Under Brady v. Maryland, the Government must provide the defense with all *162 exculpatory evidence and impeachment material that it possesses or could obtain through due diligence. 6 To establish a due process violation meriting a new trial under Brady, a defendant must prove that: “(1) evidence was suppressed; (2) the suppressed evidence was favorable to the defense; and (3) the suppressed evidence was material either to guilt or to punishment.” 7 Evidence is material when “there is a reasonable probability that, had the evidence been disclosed to the defense, the result of the proceeding would have been different.” 8 A reasonable probability is “a probability sufficient to undermine confidence in the outcome.” 9 Materiality, however, is not determined by a sufficiency of the evidence test, such that a defendant is not required to show “that disclosure ... would have resulted ... in the defendant’s acquittal.” 10 Ultimately, we consider the cumulative effect of all undisclosed evidence rather than evaluating each piece individually. 11
■ On appeal, Isaac’s main argument is that the District Court erred in holding that the Set 2 records failed to satisfy the third prong of Brady. The Government concedes that the Set 2 records were improperly suppressed and favorable to Isaac because the evidence could have been used to impeach Colon. Therefore, the first two prongs of Brady are satisfied. With respect to the third prong, Isaac maintains that the records were material to the outcome of his trial, particularly with respect to his Count 5 conviction for distribution of crack. 12 According to Isaac, his Count 5 conviction was solely supported by Colon’s testimony that she used Isaac’s cellphone to sell 20 grams of crack while he was in South Carolina. Because the Set 2 records suggest that Colon did not use Isaac’s cellphone during his trip, Isaac contends that the undisclosed records contradict Colon’s testimony and infect the entire trial.
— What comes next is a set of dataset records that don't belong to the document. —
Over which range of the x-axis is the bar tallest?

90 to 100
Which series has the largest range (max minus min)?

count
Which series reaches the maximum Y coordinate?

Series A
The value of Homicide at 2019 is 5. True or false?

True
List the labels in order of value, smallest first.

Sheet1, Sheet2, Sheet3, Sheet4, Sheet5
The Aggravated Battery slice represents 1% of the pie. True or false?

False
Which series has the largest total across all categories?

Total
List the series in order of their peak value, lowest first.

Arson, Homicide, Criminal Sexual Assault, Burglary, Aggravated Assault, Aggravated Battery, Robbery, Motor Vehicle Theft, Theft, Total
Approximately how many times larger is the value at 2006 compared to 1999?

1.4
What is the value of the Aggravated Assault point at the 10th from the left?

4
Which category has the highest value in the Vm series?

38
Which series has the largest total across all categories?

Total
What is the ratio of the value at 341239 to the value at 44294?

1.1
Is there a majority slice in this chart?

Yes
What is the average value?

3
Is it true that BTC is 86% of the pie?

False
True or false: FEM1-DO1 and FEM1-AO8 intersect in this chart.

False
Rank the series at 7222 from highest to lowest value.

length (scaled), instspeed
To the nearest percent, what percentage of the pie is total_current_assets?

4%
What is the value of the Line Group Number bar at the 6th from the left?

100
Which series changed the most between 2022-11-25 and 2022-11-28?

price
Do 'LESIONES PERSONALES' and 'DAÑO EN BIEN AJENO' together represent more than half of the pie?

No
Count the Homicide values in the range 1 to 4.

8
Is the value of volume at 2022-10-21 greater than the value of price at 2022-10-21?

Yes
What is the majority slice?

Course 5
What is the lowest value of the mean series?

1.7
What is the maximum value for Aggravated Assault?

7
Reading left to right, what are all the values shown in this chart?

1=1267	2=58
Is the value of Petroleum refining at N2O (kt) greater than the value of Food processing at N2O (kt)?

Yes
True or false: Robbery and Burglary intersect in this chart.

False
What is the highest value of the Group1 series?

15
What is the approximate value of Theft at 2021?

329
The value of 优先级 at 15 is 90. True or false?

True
Isaac’s argument ignores the corroborative value of Shanika Wilson’s testimony. Wilson testified that she and Colon sold ten, twenty, and fifty dollar packages of crack while Isaac and Hynson were in South Carolina, and recalled having five or six customers per day during this time. Isaac questions Wilson’s credibility because she did not know certain details about the sales, including who supplied *163 Colon with the drugs and whether Isaac’s cellphone was used in the process. Nevertheless, Wilson’s testimony never contradicted Colon’s story and corroborates Colon’s account of selling drugs for Isaac between October 14 and October 18, 2004. 13 Due to the corroborative value of Wilson’s testimony, we find it unlikely that the Set 2 records would have affected the outcome of Isaac’s Count 5 conviction.
Isaac briefly argues the Set 2 records would have undermined the confidence in his other convictions as well, namely his conviction for participating in a criminal enterprise. Although many witnesses testified against Isaac, he argues that Colon’s testimony was crucial because she had the most firsthand knowledge of his activities.